The girls spoke on condition that they wouldn’t be asked about the details of their escape from the militants.

Boko Haram’s leader, Abubakar Shekau, has boasted in videos posted on YouTube that the young women who’re still missing have converted to Islam and have been married off to his fighters.

“It’s like somebody getting into the grave and waking up, and walking out of that grave,” said Turai Kadir, who heads the Center for Women and Adolescent Girls Empowerment, which is based in Yola, the capital of Adamawa state.

The girls’ move to the university began in August when its American president, Margee Ensign, decided to drive from the campus in Yola toward neighboring Borno state, Boko Haram’s stronghold, to find the girls. Initially, some of their relatives were skeptical.

“Many parents were very reluctant to bring them here,” she said. “They told everybody, said we were crazy to do this. ‘Our girls were kidnapped, now we’re giving them to you? You are in charge of them completely.’”

‘Leap-Frogging’

Once they were convinced, the problem was how to pay for their tuition and room and board. For all the media attention about the Chibok girls, they had almost no money. Ensign, who’s been president of the university since July 2010 and worked in Africa for 15 years in places including Rwanda and Uganda, decided to set up the AUN foundation to raise funds for their education.

“We’re trying to give them the same education our AUN students are getting,” she said. “They’re leap-frogging; you have no idea. They’re doing everything they can to succeed so we’re going to help them.”

When she asked them what she could bring back from the U.S. after her Christmas break, they didn’t say clothes or makeup; they said dictionaries.

“If I can get an education, I can become a pilot, I can help our country,” Mary, 17 said, adding after a brief pause, “Boko Haram kills our parents and our senior brothers, and we don’t like it, so we can come and help our country.”

Spiraling Violence

Since the attack on the school, violence has spiraled in Chibok, a predominantly Christian town of farmers and civil servants. The spreading conflict has drawn in the armies from neighboring Chad, Cameroon and Niger and assistance from France and the U.S.

The increased military support from neighbors gives hope that “at least some” of the kidnapped girls may be rescued “in the next few weeks,” Nigerian President Goodluck Jonathan, who’s running for re-election, said in an interview broadcast on state television on Wednesday.

“I can’t even imagine what the missing girls’ parents are going through,” said Kadir of the women’s center, who has six children and nine grandchildren. “It’s better to know your child is dead.
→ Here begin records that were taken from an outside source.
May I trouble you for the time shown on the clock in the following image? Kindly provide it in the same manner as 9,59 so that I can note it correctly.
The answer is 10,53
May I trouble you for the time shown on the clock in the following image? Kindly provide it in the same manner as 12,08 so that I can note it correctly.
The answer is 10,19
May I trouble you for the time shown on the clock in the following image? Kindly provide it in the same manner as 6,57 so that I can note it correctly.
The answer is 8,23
After mourning, you can continue with your life because you know there’s nothing you can do.”

Conflict Casualties

Boko Haram, which roughly translates as “western education is a sin,” killed more than 4,700 people, mainly in the north, last year, double the number who died in 2013, according to estimates from Bath, U.K.-based risk consultancy Verisk Maplecroft.
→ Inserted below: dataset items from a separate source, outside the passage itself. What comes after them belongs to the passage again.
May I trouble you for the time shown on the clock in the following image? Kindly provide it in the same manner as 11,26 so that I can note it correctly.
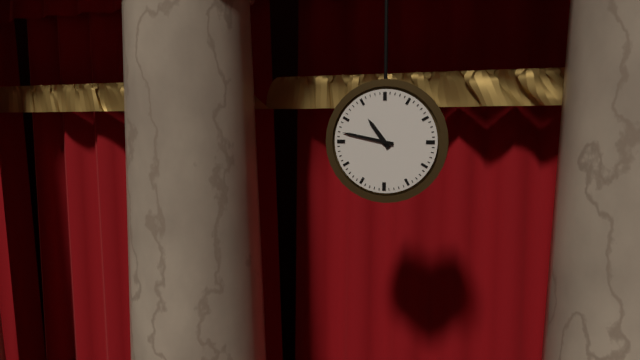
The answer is 10,47
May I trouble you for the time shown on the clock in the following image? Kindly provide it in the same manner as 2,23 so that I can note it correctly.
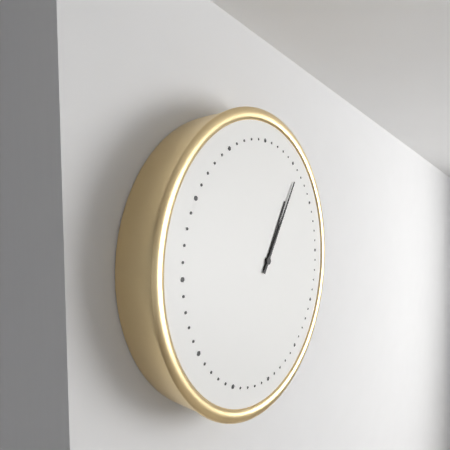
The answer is 1,06
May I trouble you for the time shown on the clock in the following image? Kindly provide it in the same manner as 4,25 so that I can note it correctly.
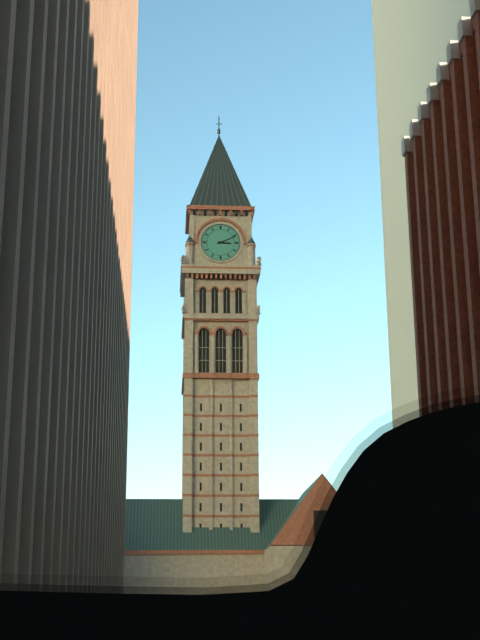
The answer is 3,11
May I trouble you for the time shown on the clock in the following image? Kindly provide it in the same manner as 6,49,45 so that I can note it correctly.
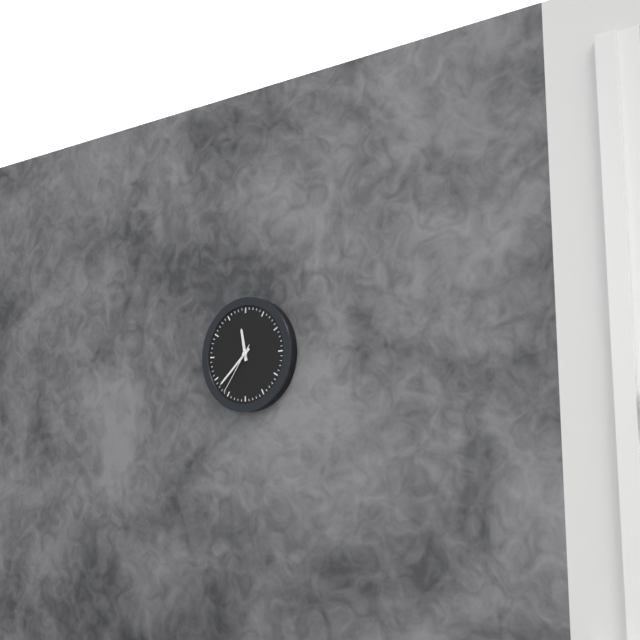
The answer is 11,38,36
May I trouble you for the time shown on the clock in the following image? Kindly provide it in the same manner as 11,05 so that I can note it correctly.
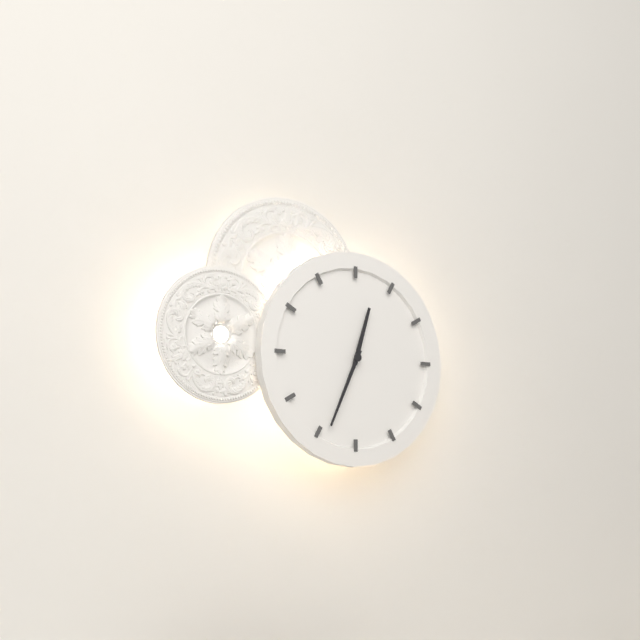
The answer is 12,34
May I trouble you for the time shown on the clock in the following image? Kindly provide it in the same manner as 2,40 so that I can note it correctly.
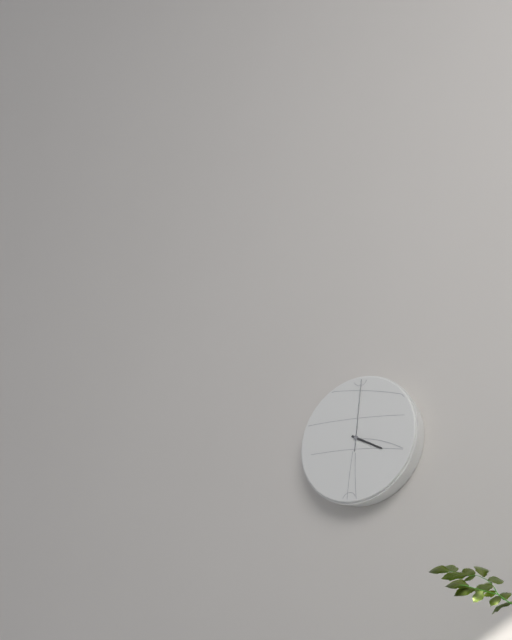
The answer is 4,01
“For some of us, our parents aren’t there anymore because of what happened,” said Dudu, 18. “They left Chibok and found some other place to stay.”

They’ve joined about 1.5 million people who fled the violence and live in settlements for displaced people or in refugee camps in neighboring countries, subsisting on food donations.
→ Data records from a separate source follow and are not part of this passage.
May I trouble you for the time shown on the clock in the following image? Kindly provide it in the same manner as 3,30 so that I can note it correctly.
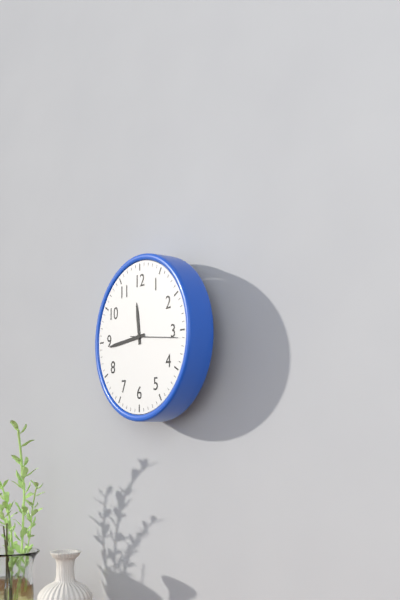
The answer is 11,44
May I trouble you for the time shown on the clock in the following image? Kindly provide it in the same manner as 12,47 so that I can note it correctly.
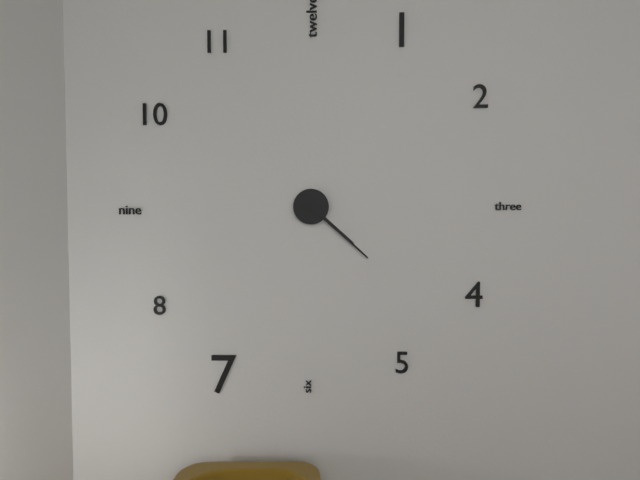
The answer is 4,22
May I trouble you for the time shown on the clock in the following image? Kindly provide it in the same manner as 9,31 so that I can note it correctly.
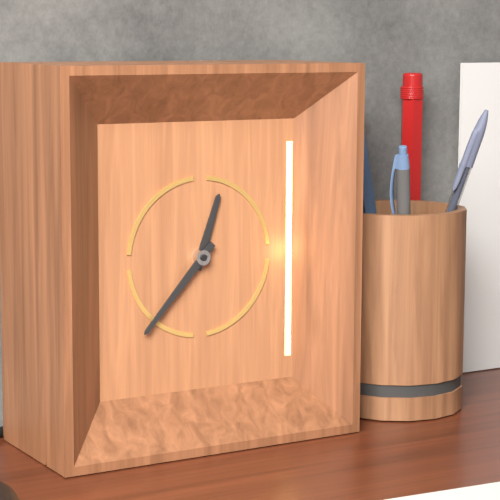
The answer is 12,37
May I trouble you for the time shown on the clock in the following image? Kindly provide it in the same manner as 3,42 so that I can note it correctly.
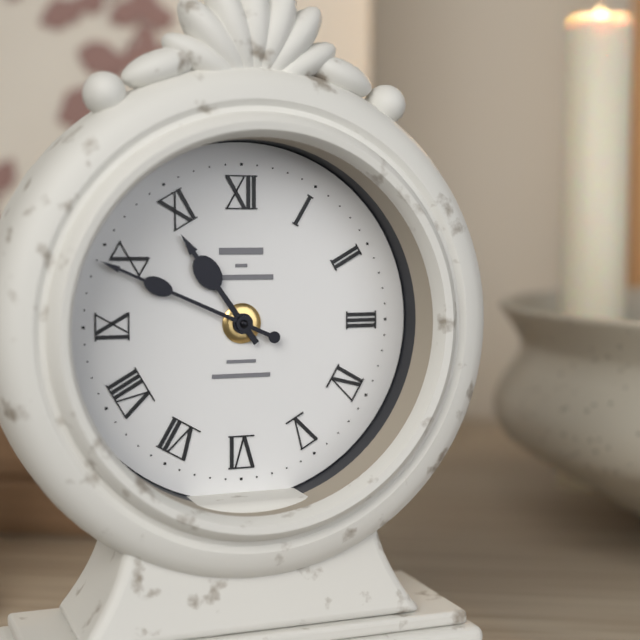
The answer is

Yola’s population has almost doubled, and now is a haven for about 400,000 displaced people, according to the European Union.

The foundation Ensign started to attract funding for the Chibok students is now also soliciting donations to care for displaced people.

“We use that foundation now to raise money for food,” she said. “It’s like this whole thing is coming full circle. It’s so beautiful.”

Yana, 19, said she is studying science and plans one day to return to Chibok.

“If I study natural and environmental science, I want to be an ecologist; if I study software, I just want to be a computer engineer,” she said. “The education there, it’s very poor. There are hospitals, but they are not well equipped and no trained doctors. So with this ability and education I’ll graduate with, I think I will help Chibok and make it a better place.”